In our hypermodern culture, though, honour itself is outmoded.

What is Honour?

Honour isn’t just about moral reputation or respect for someone’s high moral standing; it’s not just a matter of performing deeds of renown. An honourable person has integrity and so honour is opposed to hypocrisy. This means that an honourable person has no inner conflict, so that he doesn’t wear different faces, as it were, in different companies. He’s discovered his deepest self and honours that self in his actions and beliefs, regardless of the circumstances. So honour is a virtue, not just a matter of obeying moral laws.

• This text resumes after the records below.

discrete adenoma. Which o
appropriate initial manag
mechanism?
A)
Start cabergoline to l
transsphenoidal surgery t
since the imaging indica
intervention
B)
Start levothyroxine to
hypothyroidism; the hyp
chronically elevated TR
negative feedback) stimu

Still, honour is a masculine preoccupation, which is odd because the interest in morality is universal. Moreover, honour is a mainstay of tribal societies as opposed to those ruled by law. A society that can’t afford the governmental institutions to guarantee a monopoly on the use of force within its borders relies on a code of honour so that its members don’t descend into anarchy when an opportunity arises to take advantage of each other. Desert tribespeople, for example, feel honour-bound to shelter travellers, and lords of medieval Europe would back up their word by pledging their estates “on their honour.” These prescriptions, that strangers in need should be assisted and that oaths should be kept are implicit rather than codified, because there’s no institution that could enforce such prescriptions in pre-industrialized societies. Honour works by an appeal to prestige that depends on how the rest of a population feels about each of its members. If you have honour, you enjoy society’s goodwill towards you, if not necessarily any protection by an all-powerful government. If you’ve committed some dishonor and your shameful act is discovered, you’ll be shunned, at a minimum, rather than automatically punished in some regulated fashion.

I’d submit, then, that honour arose prehistorically as a modification of the power dynamics that stabilize groups of social animals. Alpha wolves are more respected than betas in their packs, but that respect is little more than fear, because wolves lack the self-control to be interested in questions of what they should do as opposed to what they must do. Human societies are still defined by their dominance hierarchies, and there’s a sense of “honour” that captures the animalistic origin of this only-slightly-more-sophisticated form of social interaction. After all, honour can apply to rank rather than merit, so that an unscrupulous aristocrat, for example, can have more honour than a Christ-like peasant, because the aristocrat has access to more privileges in his society. The “respect” shown to such a high-ranking individual is akin to both fear and jealousy, whereas that shown on moral grounds is a kind of awe that something as virtually unnatural as morality could break into dismal nature. When the morally-compromised masses bow before a monk who always obeys a stringent moral code rather than succumbing to the natural course forced on creatures that lack autonomy, their reverence indicates that they recognize that the monk stands apart from nature and has even miraculously reversed its flow, like Moses parting the Red Sea.

In any case, the hypothesis is that moral hierarchies function like dominance ones or crude, power-based pecking orders, in that they stabilize a social group by dividing it into classes whose members feel obligated to maintain their place rather than upset the social order. When animals first became people, they acquired self-control through language, reason, introversion (self-reflection), curiosity, and creativity, and so they sought to set themselves apart from the “lower” animals, by making their societies meritorious rather than necessary or naturally compelled. Beta animals rally to their alphas for protection from the elements, and fear of the alpha’s wrath is the mechanism that solidifies their social arrangement. Again, human groups are still largely shaped by the same mechanism, but we’ve supplemented it with another hierarchy befitting our freedom and the emergent choice we face, of what we ought to do now that we needn’t necessarily do anything (because we have sufficient control over our actions). In the interim between animalistic dominance hierarchies and lawful civilizations, we used morality and the mechanisms of ostracism and fame to maintain a social order.